History

England
- Name: Antelope
- Ordered: 8 August 1651
- Builder: Woolwich Dockyard
- Launched: Spring 1652
- Fate: Wrecked, 30 September 1652

General characteristics
- Class & type: 56-gun second rate great frigate
- Tons burthen: 828 tons
- Length: 120 ft (36.6 m) (keel)
- Beam: 36 ft (11.0 m)
- Depth of hold: 16 ft (4.9 m)
- Propulsion: Sails
- Sail plan: Full-rigged ship
- Complement: 250 (or possibly more)
- Armament: 56 guns of various weights of shot

= English ship Antelope (1652) =

56-gun great frigate of the navy of the Commonwealth of England

The Antelope was a 56-gun great frigate of the navy of the Commonwealth of England, launched at Woolwich Dockyard in 1652. Notwithstanding the term "frigate", this was the largest of the warships ordered by the Commonwealth, and was eventually classed as a second rate.
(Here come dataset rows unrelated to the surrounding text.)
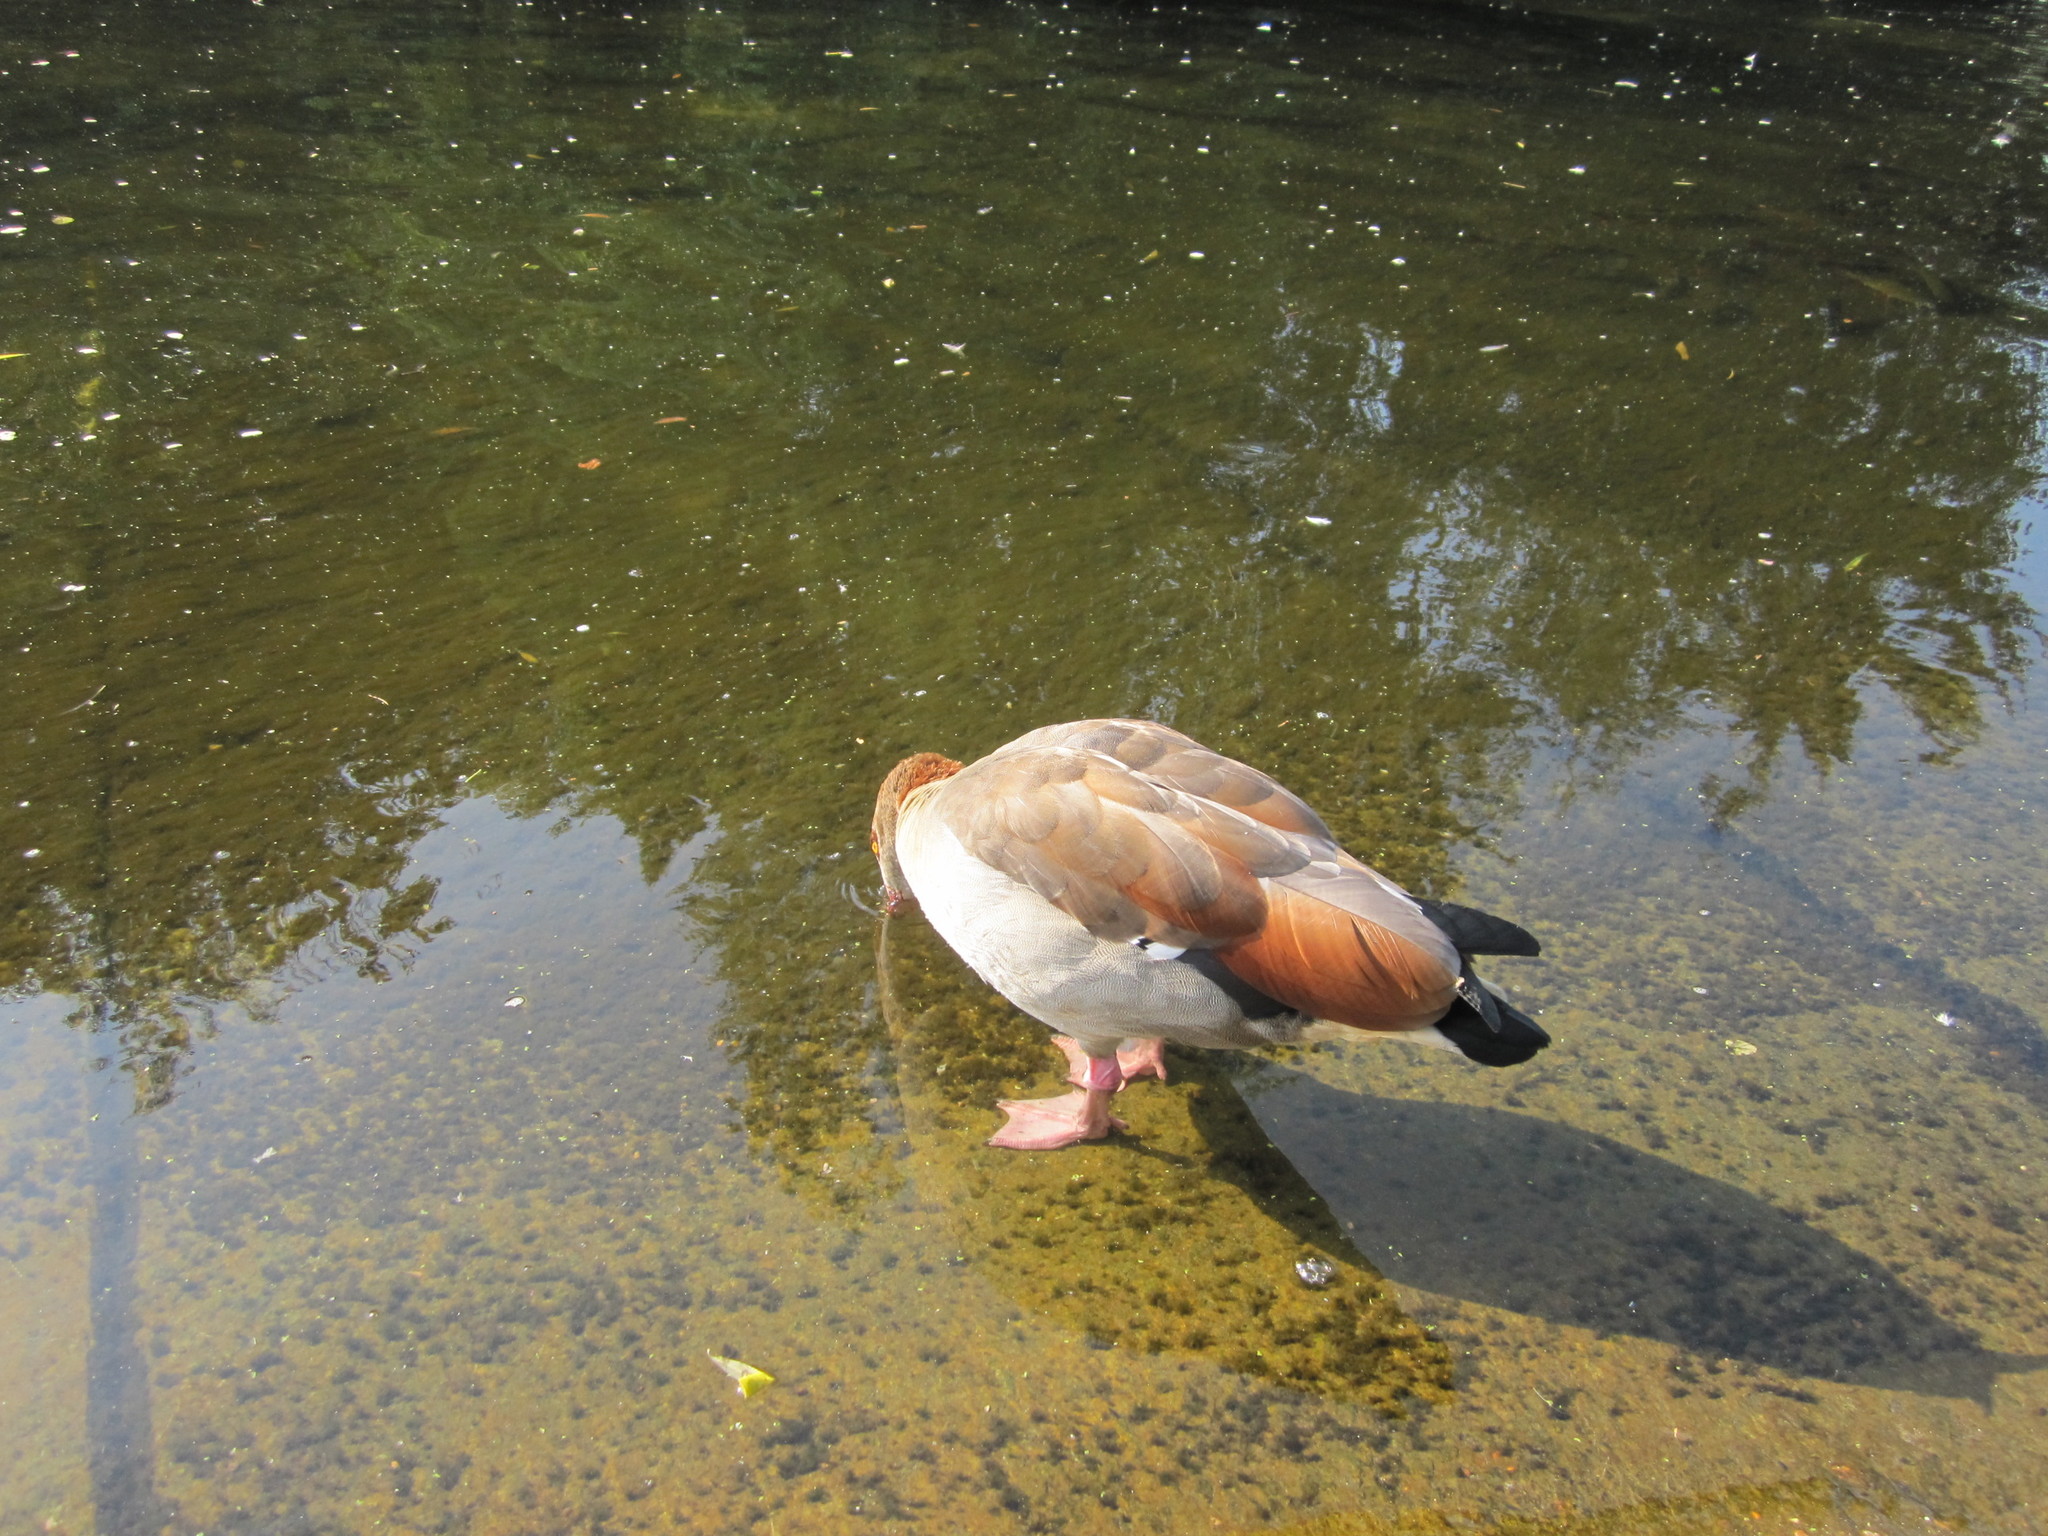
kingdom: Animalia
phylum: Chordata
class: Aves
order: Anseriformes
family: Anatidae
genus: Alopochen
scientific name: Alopochen aegyptiaca
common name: Egyptian goose
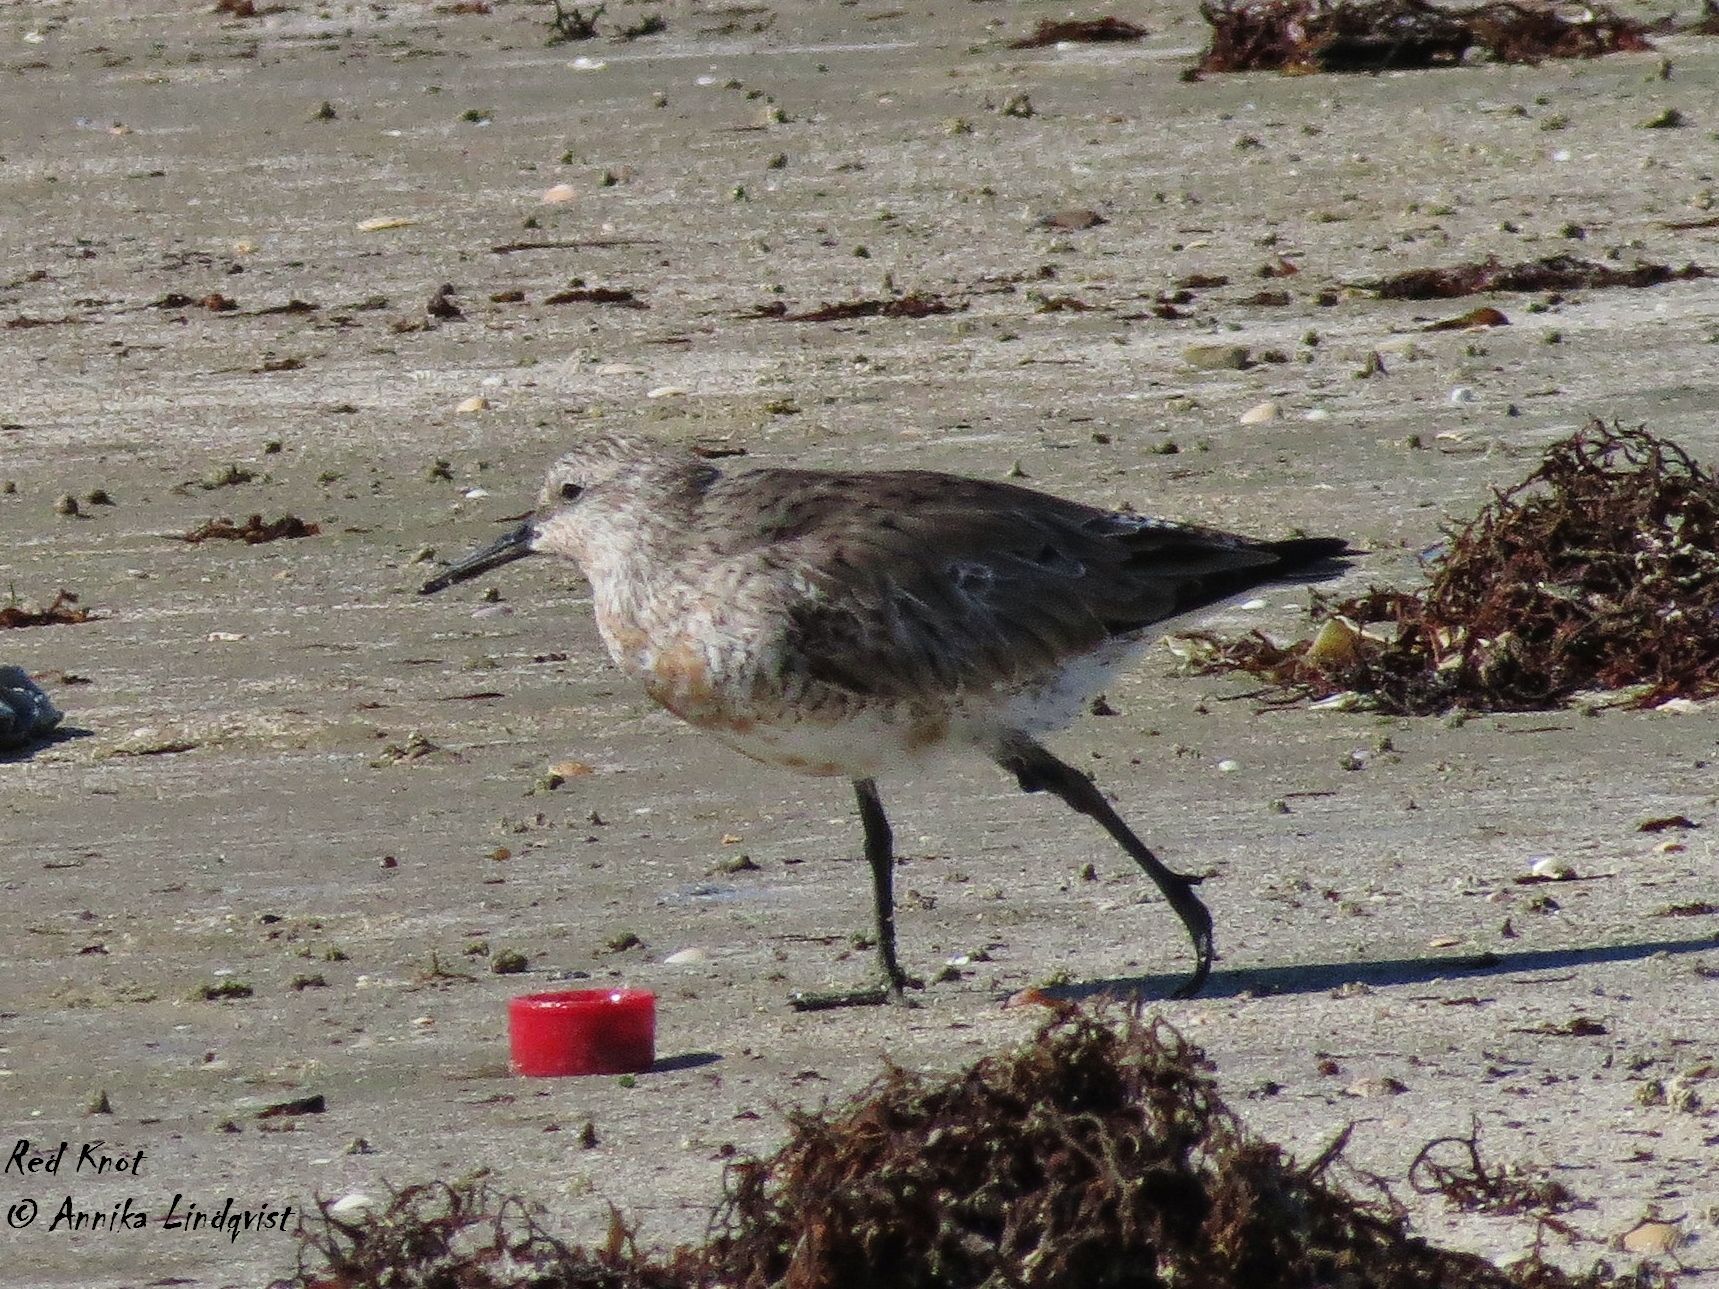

The Antelope was fitted out in July 1652, and sailed from Woolwich in August. She was commissioned under Captain Andrew Ball, and deployed to the Danish coast to convoy merchantmen from the Sound. She sailed for home on 27 September but was wrecked off Jutland at around 3 o'clock in the morning of 30 September 1652, in bad weather. Most of her crew were saved.